L'HISTOIRE D'AMNA
l'éducation en voyage
LA VIE DES NOMADES AU SOUDAN

Il n'y a pas si longtemps encore, Amna Elsafi, 10 ans, ne connaissait pas d'autre vie que l'existence nomade de sa famille. Elle aidait sa mère aux tâches domestiques et s'occupait des chameaux. Elle n'allait pas à l'école et n'avait accès à aucune forme d'enseignement scolaire. Ses parents ne voyaient aucune raison de lui faire parcourir 3 kilomètres à dos de chameau pour aller jusqu'à l'école du village le plus proche, comme le faisait son frère cadet.

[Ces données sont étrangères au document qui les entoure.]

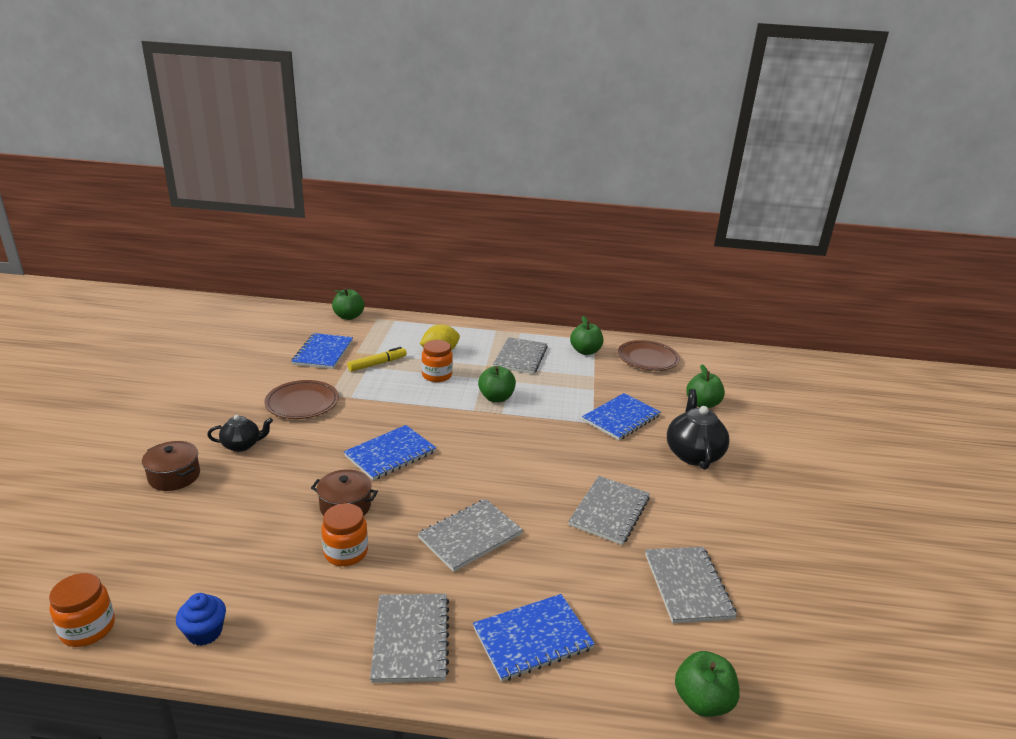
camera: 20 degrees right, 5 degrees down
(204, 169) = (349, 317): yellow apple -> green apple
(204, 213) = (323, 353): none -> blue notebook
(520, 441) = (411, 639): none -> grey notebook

Le Soudan compte près de 2 millions de nomades et la situation d'Amna n'avait rien d'exceptionnel. Les taux de scolarisation dans la population nomade ne dépassent pas les 5 % pour les garçons et sont proches de zéro pour les filles.
L'ÉCOLE SPÉCIALE POUR NOMADES
Il y a deux ans, les représentants d'un projet d'éducation pour les nomades ont persuadé les parents d'Amna et d'autres villageois de laisser leurs filles fréquenter une école spéciale pour nomades.
Dans ces écoles, les enseignants se déplacent avec les communautés et font la classe sous une tente, un arbre ou dans une structure temporaire. Les heures de cours sont souples et adaptées aux activités communautaires. Aujourd'hui,
Amna est en quatrième année. Elle sait lire, écrire et un peu compter.
Et elle fait profiter les autres de ces nouvelles connaissances.
Le père d'Amna n'a certainement jamais regretté sa décision d'inscrire sa fille et ses autres enfants à l'école. Avec d'autres parents, il prouve son attachement au projet en contribuant au salaire de l'enseignant, sous forme de bétail et d'articles de ménage. Et aujourd'hui, il est fortement opposé à l'idée de voir sa fille se marier avant d'avoir achevé son éducation de base.
« Nous voulons que nos filles deviennent médecins, avocates et soient des mères instruites », déclare Ahmed Nasr, l'un des membres de la communauté.